━━━ Data to examine

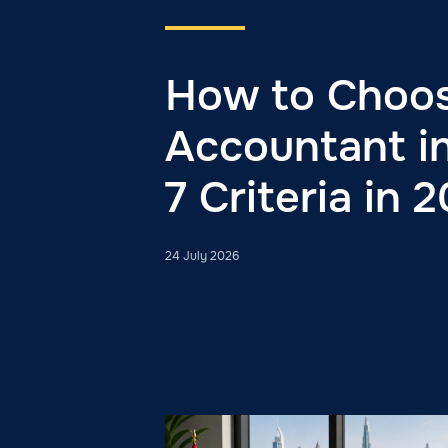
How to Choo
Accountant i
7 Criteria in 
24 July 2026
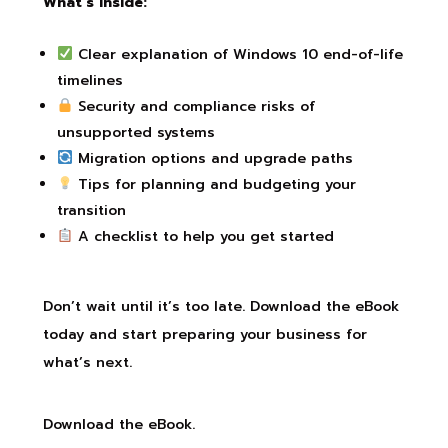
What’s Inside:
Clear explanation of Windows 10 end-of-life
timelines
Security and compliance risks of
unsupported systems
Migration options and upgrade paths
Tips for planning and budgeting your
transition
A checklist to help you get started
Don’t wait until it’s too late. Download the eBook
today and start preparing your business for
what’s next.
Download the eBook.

━━━━━━
━━━ Data to examine

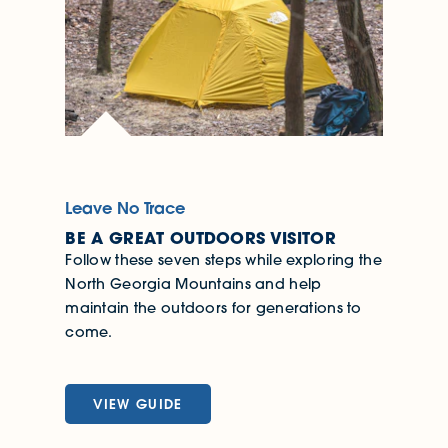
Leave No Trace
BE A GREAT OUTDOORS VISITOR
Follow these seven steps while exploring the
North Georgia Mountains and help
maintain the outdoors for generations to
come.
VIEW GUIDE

━━━━━━
━━━ Data to examine

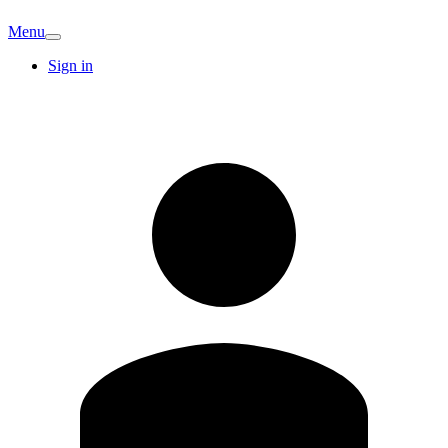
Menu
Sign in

━━━━━━

◆ **Work order**: Copy the lines in the records from the line containing "How to Choo" through the line containing "24 July 2026", inclusive.

◆ **Solution to the problem**:
How to Choo
Accountant i
7 Criteria in 
24 July 2026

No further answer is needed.